**Instructions to follow:**
Every entry below needs to be copied exactly.

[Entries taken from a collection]
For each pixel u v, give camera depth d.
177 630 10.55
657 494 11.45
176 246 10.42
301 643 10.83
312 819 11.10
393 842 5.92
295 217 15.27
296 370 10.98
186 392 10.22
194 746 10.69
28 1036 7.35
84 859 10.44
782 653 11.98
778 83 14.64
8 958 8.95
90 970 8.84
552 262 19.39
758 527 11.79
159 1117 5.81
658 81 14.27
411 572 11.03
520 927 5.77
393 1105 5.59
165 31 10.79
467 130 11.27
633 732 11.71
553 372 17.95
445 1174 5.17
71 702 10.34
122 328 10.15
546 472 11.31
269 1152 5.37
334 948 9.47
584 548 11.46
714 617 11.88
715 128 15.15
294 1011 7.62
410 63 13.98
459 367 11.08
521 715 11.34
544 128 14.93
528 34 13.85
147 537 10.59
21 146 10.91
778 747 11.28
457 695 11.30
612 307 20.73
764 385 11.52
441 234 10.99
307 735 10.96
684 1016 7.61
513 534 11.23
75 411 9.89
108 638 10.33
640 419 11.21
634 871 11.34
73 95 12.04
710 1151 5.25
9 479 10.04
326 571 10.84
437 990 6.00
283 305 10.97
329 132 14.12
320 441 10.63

**Your response:**
For each pixel u v, give camera depth d.
177 630 10.55
657 494 11.45
176 246 10.42
301 643 10.83
312 819 11.10
393 842 5.92
295 217 15.27
296 370 10.98
186 392 10.22
194 746 10.69
28 1036 7.35
84 859 10.44
782 653 11.98
778 83 14.64
8 958 8.95
90 970 8.84
552 262 19.39
758 527 11.79
159 1117 5.81
658 81 14.27
411 572 11.03
520 927 5.77
393 1105 5.59
165 31 10.79
467 130 11.27
633 732 11.71
553 372 17.95
445 1174 5.17
71 702 10.34
122 328 10.15
546 472 11.31
269 1152 5.37
334 948 9.47
584 548 11.46
714 617 11.88
715 128 15.15
294 1011 7.62
410 63 13.98
459 367 11.08
521 715 11.34
544 128 14.93
528 34 13.85
147 537 10.59
21 146 10.91
778 747 11.28
457 695 11.30
612 307 20.73
764 385 11.52
441 234 10.99
307 735 10.96
684 1016 7.61
513 534 11.23
75 411 9.89
108 638 10.33
640 419 11.21
634 871 11.34
73 95 12.04
710 1151 5.25
9 479 10.04
326 571 10.84
437 990 6.00
283 305 10.97
329 132 14.12
320 441 10.63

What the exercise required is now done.